_DIRECTIVE_
State how many lines in the records below contain the string "Regular", and give nothing besides that number.

_AVAILABLE DATA_
━━━━━━━━━━━━━━━━━━━━

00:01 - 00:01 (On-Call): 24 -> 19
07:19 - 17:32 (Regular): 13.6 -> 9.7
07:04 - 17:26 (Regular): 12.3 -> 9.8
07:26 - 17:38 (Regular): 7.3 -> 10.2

━━━━━━━━━━━━━━━━━━━━

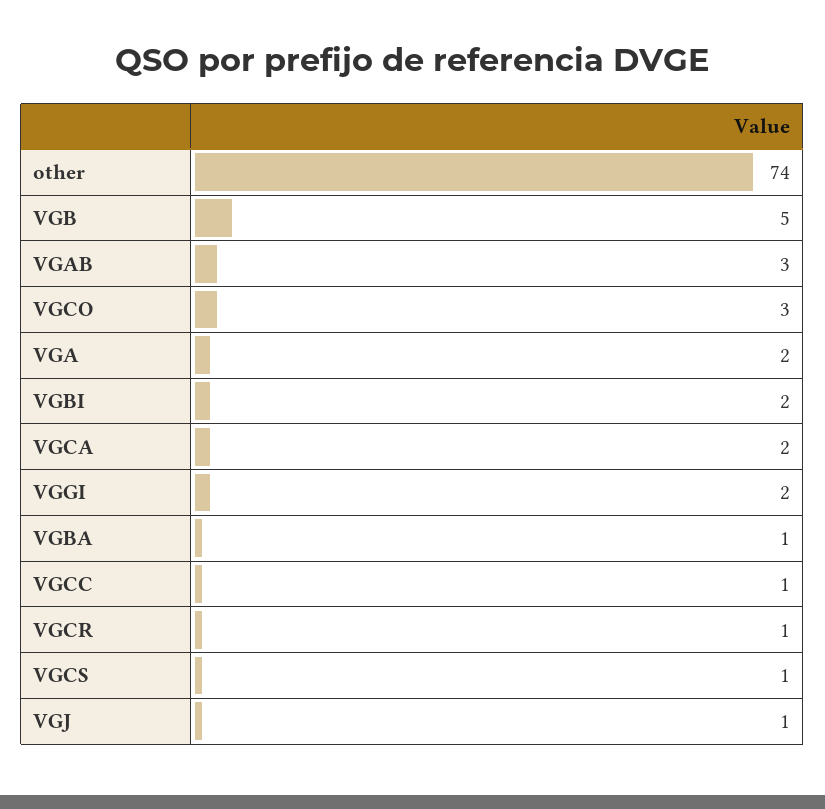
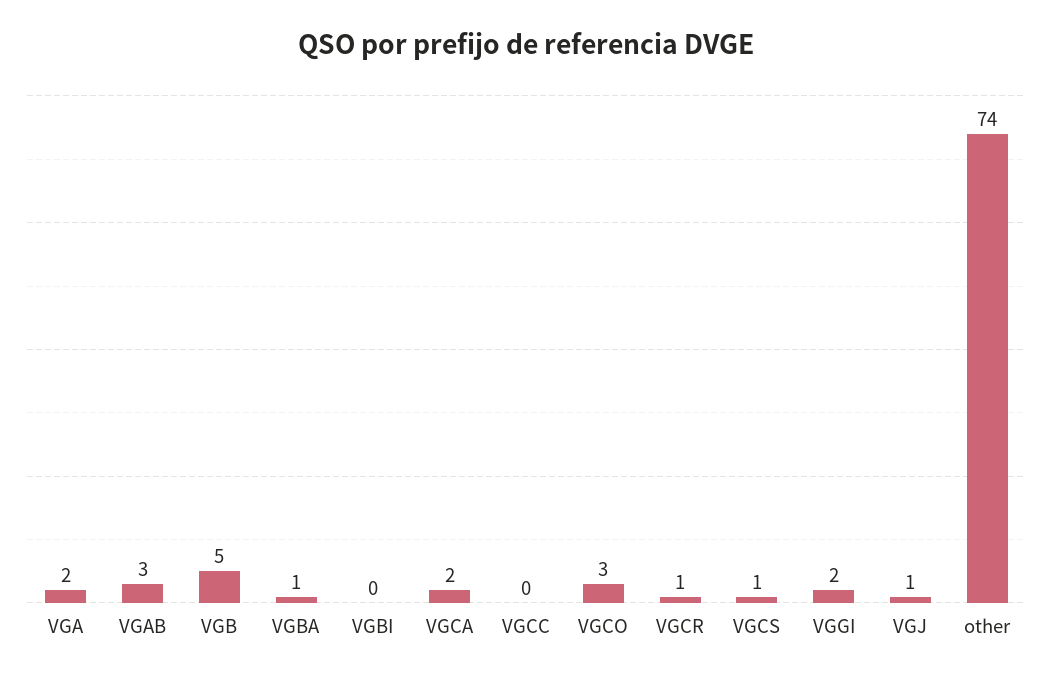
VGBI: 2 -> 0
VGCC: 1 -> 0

━━━━━━━━━━━━━━━━━━━━

_TASK RESULT_
3